Le restaurant à l'origine des vidéos a connu un succès fulgurant. Les clients affluaient. Des influenceurs s'y sont rendus (sans blague !) . Des débats en ligne ont commencé… évidemment. Ce lieu, c'est Destination Smokehouse , un restaurant de barbecue situé à Murrieta, en Californie. Sa notoriété est en grande partie due aux vidéos mettant en scène Walter Johnson, alias Mr. Tendernism , devenu l'emblème de cette expression.

Dans ces vidéos, il testait la tendreté de la viande et donnait son avis avec le mot désormais célèbre. Alors que les vidéos circulaient sur les réseaux sociaux, beaucoup pensaient qu'il était le propriétaire du restaurant, car il était devenu l'image emblématique de la marque.

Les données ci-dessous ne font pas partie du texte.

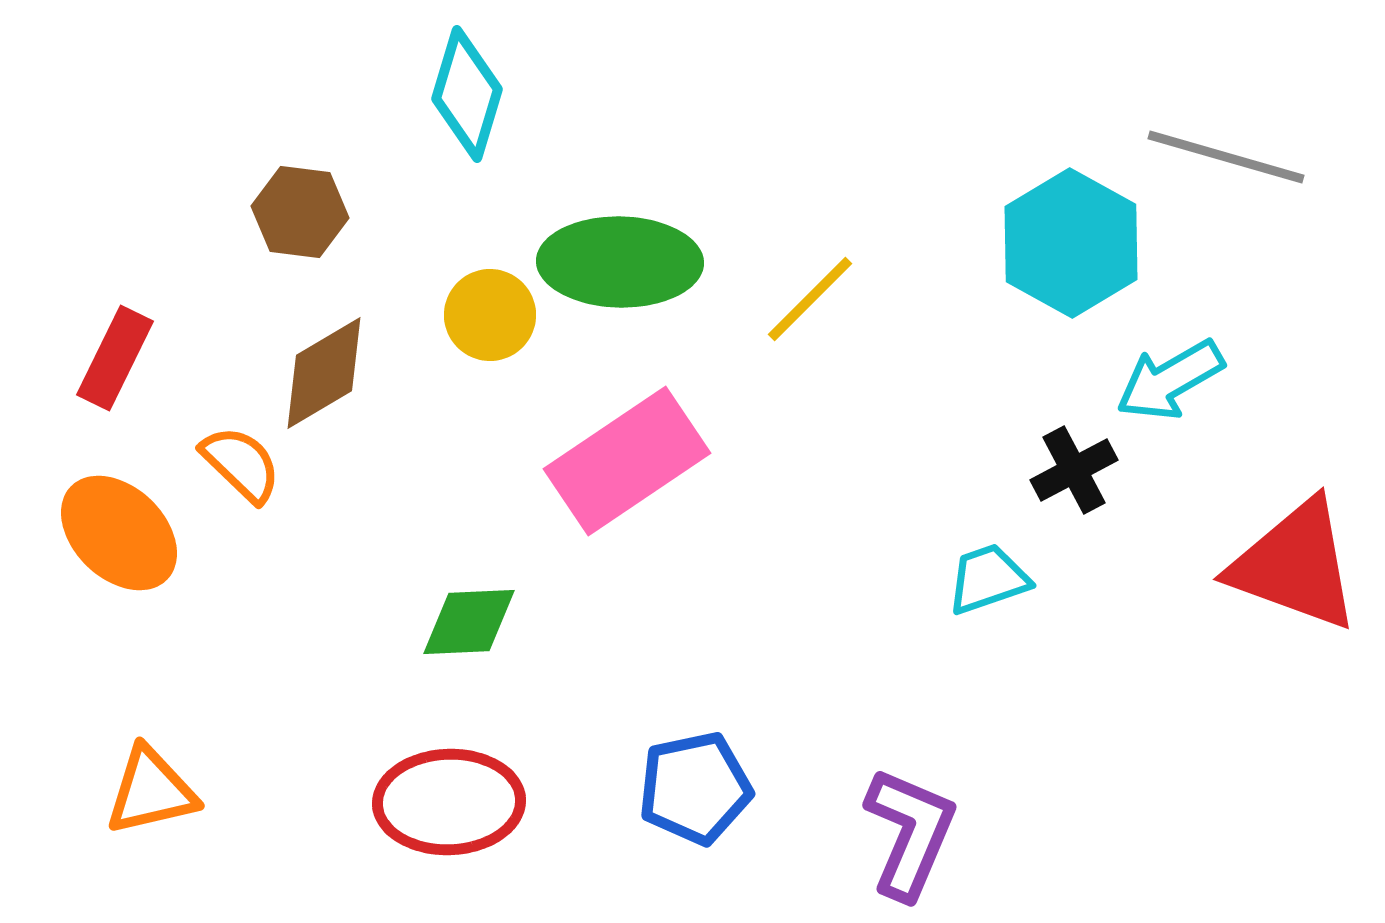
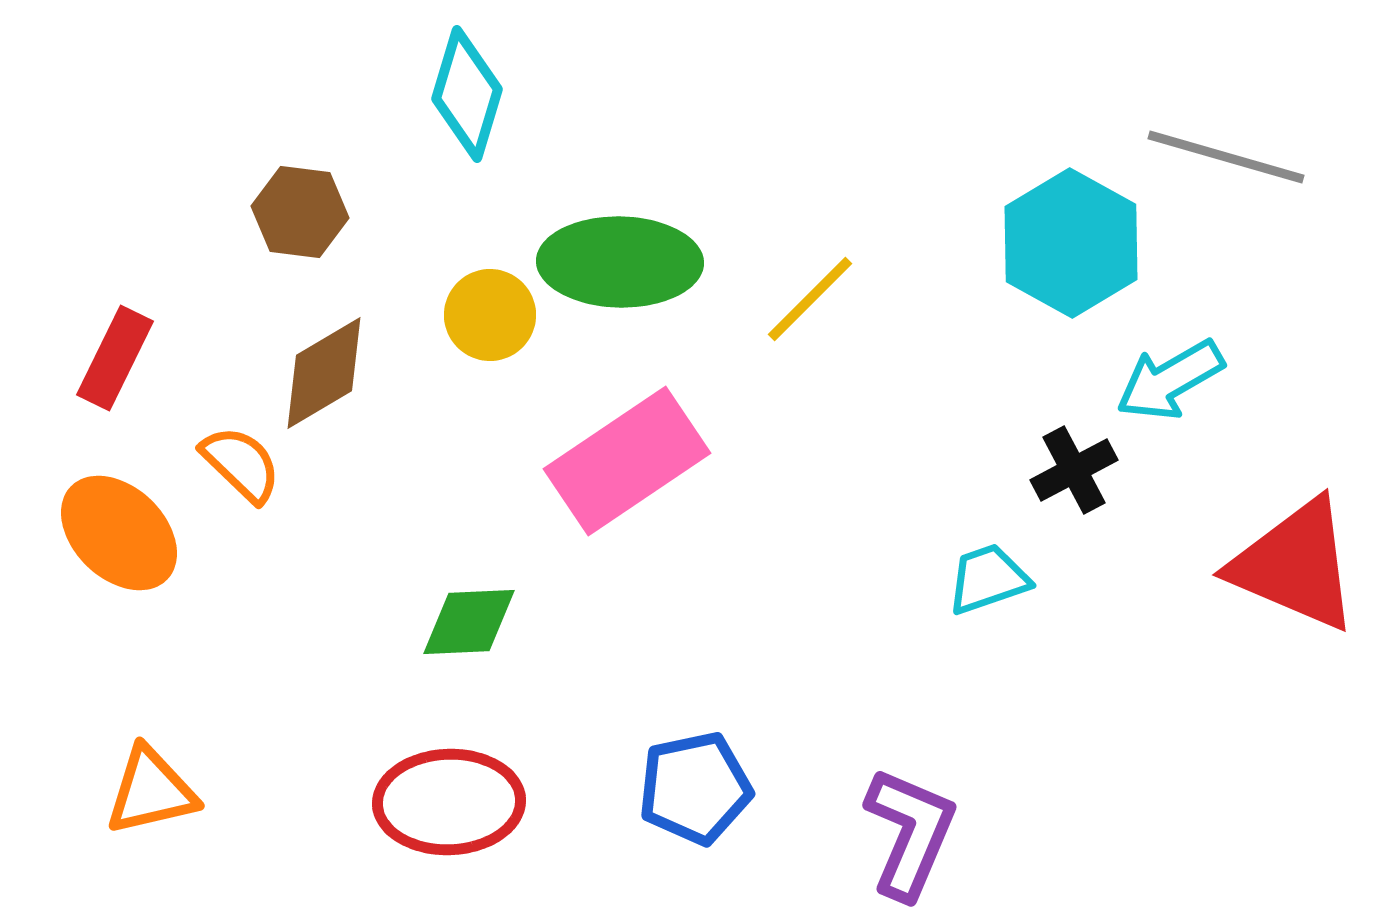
red triangle: rotated 3 degrees clockwise
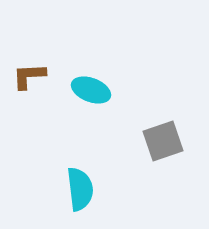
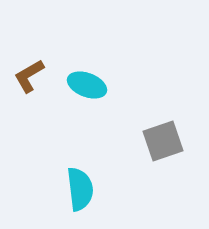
brown L-shape: rotated 27 degrees counterclockwise
cyan ellipse: moved 4 px left, 5 px up
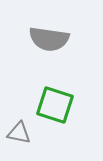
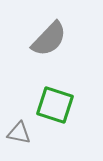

Mais en réalité, l'entreprise était structurée différemment. Ce décalage entre la personnalité qui crée le signal culturel et l'entité qui détient la structure commerciale est précisément le type de désalignement que le marketing moderne révèle souvent.

Puis, un événement intéressant s'est produit. Et par intéressant, j'entends, comme on pouvait s'y attendre, un véritable fiasco. On s'est rendu compte que l'homme qui a popularisé Tendernism n'était en réalité pas le propriétaire de la marque. Stupéfaction générale. Et soudain, Internet s'est mis à poser une question plus fondamentale : qui est réellement propriétaire d'une marque ? (Spoiler : c'est rarement la personne que l'on imagine.)


La culture crée des marques plus rapidement que jamais.

L'une des idées centrales de *Branding in the Age of AI* est que l'IA et les médias sociaux accélèrent la formation des marques. Le sens se propage plus vite que la structure, tout comme les rumeurs se répandent plus vite que les faits.

Autrefois, bâtir une marque prenait des années. Des efforts considérables, des études approfondies et sans doute quelques groupes de discussion douteux. Aujourd'hui ? Un simple buzz suffit à assurer la notoriété d'une marque du jour au lendemain. Si vous tardez à saisir cette opportunité, vous risquez de rater la chance de votre propre entreprise.

Le « tendernisme » en est un parfait exemple. Aucun atelier de stratégie de marque ne l'a créé. Aucune agence de marketing n'a inventé l'expression (même si je suis sûr que plusieurs s'en attribuent le mérite aujourd'hui). Aucun document de positionnement n'a défini le concept. C'est la culture qui l'a fait. Des millions de personnes ont répété le mot jusqu'à ce qu'il devienne un signal de marque. Un peu comme le branding… ça fonctionne mieux quand on n'y met pas trop d'efforts.

Ceci illustre l'une des lois les plus importantes du branding moderne : une marque ne se crée pas lorsqu'une entreprise décide de son existence. Elle se forme lorsque la culture commence à répéter une signification.

Les entreprises ont tendance à oublier cet aspect.